- [Extracted text]
******************************

Early-onset of the severe inflammatory bowel disease ulcerative colitis may be caused by several genetic factors, according to a recent study conducted at the University of California, Los Angeles (UCLA). The research performed with mice suggest possible new targets for prevention and treatment options to address the inflammation caused by the early onset of the rare disease that affects infants and young children and can lead to colon cancer and increased risk of liver damage.

In collaboration with the Pusan National University in South Korea, scientists from the David Geffen School of Medicine at UCLA designed a first-of-its-kind animal model that mimics early-onset ulcerative colitis and can be used to test investigational drugs for the treatment of the disease. The results of the collaboration between universities was published in the Gastroenterology journal.

“We hope that identifying these key genetic factors and providing a unique research model will help lead to new approaches to treat early-onset ulcerative colitis, a devastating disease that currently has no cure,” said the study’s senior author and associate adjunct professor of medicine in the Division of Digestive Diseases at the David Geffen School of Medicine at UCLA, Sang Hoon Rhee.

Based on other studies that revealed the importance of the anti-inflammatory protein interleukin 10, which refrigerates the inflammatory responses in the body, and is lacking in people

with early-onset ulcerative colitis, scientists analyzed genetic information. “We knew that interleukin 10 played a role,” explained the assistant professor at Pusan National University’s School of Pharmacy and the study’s first author, Eunok Im. “But recent clinical and experimental evidence indicated that in addition to this protein’s crippled action, there may be other genetic factors at work causing early onset of this disease.”

The team concluded that phosphatase and tensin homologue (PTEN), a protein that contributes for the cells growth and communication, among other functions, might also work in together with interleukin 10 and propitiate the ulcerative colitis development. Mice who registered lower levels of interleukin 10, also showed a greater loss of the PTEN gene in the intestine causing extensive inflammation, severe colitis and colon cancer at early ages, and developing symptoms and early-onset ulcerative colitis in a similar way to humans.

******************************

- [Entries supplied]
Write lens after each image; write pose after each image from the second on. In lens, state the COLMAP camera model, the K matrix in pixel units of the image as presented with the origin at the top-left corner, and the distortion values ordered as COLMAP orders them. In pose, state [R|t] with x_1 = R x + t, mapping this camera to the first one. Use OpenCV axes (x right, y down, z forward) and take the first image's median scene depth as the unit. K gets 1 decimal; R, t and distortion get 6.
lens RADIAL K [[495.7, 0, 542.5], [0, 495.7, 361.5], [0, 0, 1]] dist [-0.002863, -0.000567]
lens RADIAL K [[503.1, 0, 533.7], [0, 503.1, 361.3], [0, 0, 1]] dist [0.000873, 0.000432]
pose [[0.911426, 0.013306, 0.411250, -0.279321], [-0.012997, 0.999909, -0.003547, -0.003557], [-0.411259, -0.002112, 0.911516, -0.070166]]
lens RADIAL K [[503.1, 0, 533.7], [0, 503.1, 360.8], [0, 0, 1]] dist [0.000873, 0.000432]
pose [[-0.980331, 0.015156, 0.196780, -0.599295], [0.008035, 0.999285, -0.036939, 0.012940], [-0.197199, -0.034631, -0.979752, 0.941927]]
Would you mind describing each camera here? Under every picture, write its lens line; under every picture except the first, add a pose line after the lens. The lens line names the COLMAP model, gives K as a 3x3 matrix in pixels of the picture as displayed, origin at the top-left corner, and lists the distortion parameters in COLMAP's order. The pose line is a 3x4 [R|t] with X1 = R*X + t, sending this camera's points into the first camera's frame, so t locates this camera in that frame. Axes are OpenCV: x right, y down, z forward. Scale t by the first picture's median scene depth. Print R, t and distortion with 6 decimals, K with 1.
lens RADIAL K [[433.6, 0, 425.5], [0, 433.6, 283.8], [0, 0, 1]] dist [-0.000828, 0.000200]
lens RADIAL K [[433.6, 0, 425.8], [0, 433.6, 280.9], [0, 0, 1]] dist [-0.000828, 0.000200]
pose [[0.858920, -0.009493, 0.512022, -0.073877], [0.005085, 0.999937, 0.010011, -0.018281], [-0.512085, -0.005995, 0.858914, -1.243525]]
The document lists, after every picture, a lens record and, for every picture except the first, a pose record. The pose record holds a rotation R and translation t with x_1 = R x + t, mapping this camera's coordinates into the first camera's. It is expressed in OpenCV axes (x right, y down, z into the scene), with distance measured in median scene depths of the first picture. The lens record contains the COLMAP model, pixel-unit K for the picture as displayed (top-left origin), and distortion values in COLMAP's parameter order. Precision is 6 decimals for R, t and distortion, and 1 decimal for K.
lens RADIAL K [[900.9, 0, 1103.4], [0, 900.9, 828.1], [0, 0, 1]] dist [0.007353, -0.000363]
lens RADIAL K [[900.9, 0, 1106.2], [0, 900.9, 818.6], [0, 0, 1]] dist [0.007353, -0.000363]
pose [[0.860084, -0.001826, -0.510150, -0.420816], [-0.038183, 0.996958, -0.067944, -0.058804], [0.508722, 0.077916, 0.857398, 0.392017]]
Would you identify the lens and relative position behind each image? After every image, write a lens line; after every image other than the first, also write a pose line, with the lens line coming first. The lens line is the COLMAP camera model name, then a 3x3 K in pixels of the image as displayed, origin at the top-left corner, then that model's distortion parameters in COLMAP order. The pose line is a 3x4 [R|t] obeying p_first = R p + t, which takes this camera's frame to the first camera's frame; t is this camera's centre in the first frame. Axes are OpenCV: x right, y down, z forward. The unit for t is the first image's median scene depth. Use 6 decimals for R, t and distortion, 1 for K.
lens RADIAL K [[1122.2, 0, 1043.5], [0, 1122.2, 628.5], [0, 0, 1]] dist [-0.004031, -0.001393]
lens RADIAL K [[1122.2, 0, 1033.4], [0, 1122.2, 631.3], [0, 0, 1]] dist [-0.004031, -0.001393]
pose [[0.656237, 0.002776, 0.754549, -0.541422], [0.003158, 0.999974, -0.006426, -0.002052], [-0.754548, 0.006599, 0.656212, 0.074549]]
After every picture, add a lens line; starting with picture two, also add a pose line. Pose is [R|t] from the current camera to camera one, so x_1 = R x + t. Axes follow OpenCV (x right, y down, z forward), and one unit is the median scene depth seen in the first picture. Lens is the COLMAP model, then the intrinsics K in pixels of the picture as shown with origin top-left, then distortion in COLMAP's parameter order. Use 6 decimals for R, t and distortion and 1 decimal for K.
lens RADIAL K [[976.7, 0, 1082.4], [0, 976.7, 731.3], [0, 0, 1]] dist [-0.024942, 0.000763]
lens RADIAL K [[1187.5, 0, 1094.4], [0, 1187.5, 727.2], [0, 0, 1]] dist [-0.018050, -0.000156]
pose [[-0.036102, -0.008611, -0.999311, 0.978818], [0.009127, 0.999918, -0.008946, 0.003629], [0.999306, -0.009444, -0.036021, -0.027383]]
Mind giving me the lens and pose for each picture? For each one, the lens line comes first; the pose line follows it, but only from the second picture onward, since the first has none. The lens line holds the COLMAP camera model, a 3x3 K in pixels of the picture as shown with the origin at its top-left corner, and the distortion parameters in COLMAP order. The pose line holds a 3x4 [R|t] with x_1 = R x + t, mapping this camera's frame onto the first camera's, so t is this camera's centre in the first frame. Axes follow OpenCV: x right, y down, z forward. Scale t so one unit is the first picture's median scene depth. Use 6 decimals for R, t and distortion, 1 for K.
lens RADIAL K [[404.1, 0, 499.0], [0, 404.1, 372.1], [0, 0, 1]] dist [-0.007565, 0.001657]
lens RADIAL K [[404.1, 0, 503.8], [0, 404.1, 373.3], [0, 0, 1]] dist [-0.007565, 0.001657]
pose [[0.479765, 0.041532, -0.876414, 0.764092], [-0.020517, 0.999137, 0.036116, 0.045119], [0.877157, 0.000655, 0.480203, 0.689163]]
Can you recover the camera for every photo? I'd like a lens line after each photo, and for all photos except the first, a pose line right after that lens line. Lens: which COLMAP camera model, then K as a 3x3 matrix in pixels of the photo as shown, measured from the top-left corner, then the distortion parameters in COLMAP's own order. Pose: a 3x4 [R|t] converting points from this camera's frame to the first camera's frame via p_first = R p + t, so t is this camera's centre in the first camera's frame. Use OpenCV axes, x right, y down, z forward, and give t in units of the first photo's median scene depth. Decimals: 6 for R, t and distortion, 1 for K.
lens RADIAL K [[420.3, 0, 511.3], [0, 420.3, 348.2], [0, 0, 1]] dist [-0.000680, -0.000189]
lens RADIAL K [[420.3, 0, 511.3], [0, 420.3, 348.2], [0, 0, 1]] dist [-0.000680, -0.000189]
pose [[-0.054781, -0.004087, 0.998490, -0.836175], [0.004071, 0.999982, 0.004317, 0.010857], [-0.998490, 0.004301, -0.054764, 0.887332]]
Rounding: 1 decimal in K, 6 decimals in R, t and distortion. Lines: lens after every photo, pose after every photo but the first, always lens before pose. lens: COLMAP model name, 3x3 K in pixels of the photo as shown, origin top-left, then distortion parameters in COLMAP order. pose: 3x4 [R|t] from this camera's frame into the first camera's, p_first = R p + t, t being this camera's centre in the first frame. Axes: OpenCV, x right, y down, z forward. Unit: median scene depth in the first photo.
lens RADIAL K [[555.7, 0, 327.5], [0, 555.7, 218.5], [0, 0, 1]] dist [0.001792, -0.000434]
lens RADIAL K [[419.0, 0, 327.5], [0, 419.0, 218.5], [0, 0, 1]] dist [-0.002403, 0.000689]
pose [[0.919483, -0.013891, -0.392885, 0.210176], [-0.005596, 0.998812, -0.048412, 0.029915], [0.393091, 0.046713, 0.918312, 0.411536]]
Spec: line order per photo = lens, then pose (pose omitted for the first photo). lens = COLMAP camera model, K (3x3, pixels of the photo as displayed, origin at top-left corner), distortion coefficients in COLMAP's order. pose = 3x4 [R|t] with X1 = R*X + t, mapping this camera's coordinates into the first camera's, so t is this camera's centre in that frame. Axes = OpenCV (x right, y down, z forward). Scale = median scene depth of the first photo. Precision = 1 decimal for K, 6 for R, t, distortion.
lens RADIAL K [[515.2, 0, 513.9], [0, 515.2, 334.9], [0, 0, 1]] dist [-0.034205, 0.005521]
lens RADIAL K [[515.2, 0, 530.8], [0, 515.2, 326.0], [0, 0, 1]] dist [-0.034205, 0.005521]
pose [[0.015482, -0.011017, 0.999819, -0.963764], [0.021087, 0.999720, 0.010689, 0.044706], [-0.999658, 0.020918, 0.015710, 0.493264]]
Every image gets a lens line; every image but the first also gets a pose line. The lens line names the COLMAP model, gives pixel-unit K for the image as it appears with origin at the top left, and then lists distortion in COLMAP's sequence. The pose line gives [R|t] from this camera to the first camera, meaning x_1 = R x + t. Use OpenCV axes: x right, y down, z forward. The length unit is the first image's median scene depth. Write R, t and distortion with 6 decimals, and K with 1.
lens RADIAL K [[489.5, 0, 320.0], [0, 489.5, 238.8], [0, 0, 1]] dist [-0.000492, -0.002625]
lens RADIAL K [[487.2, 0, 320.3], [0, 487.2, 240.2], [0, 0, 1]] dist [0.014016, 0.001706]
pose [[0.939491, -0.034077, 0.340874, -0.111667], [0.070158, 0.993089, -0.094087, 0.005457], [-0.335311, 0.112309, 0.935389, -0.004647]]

******************************

- [Your tasks]
1/ Print the part of the article on early-onset ulcerative colitis that opens with the words containing "Early-onset of the" and closes with "published in the Gastroenterology journal.".
2/ According to the article on early-onset ulcerative colitis, in which journal were the results of the collaboration published?
3/ Carry the article on early-onset ulcerative colitis forward from its final sentence.

- [Exercise answers]
1/
Early-onset of the severe inflammatory bowel disease ulcerative colitis may be caused by several genetic factors, according to a recent study conducted at the University of California, Los Angeles (UCLA). The research performed with mice suggest possible new targets for prevention and treatment options to address the inflammation caused by the early onset of the rare disease that affects infants and young children and can lead to colon cancer and increased risk of liver damage.

In collaboration with the Pusan National University in South Korea, scientists from the David Geffen School of Medicine at UCLA designed a first-of-its-kind animal model that mimics early-onset ulcerative colitis and can be used to test investigational drugs for the treatment of the disease. The results of the collaboration between universities was published in the Gastroenterology journal.

2/ Gastroenterology

3/
The PTEN loss in the intestine also interrupted the antibacterial activity and altered the colon’s bacterial diversity, registering a substantial increase of the bacteria Bacteroides, the one responsible for triggering massive inflammatory responses that cause various inflammatory diseases. The research team was able to block its ability to do this by using genetic and pharmacological interventions, and observed a large decrease of the number of early-onset ulcerative colitis in the mice. The scientists are now planning to perform further studies in order to evaluate the results on humans, as an eventual way of discovering new approaches to treat or prevent ulcerative colitis.

“Future study may help us better understand how this bacteria has the potential to elicit inflammation in the colon and explore the molecular mechanisms of how the bacteria impacts disease onset,” believes Dr. Charalabos “Harry” Pothoulakis, the other author of the study and a professor of medicine in the division of digestive diseases, who holds the Eli and Edythe L. Broad Chair in Inflammatory and Bowel Disease at UCLA and is the director of the UCLA Center for Inflammatory Bowel Diseases.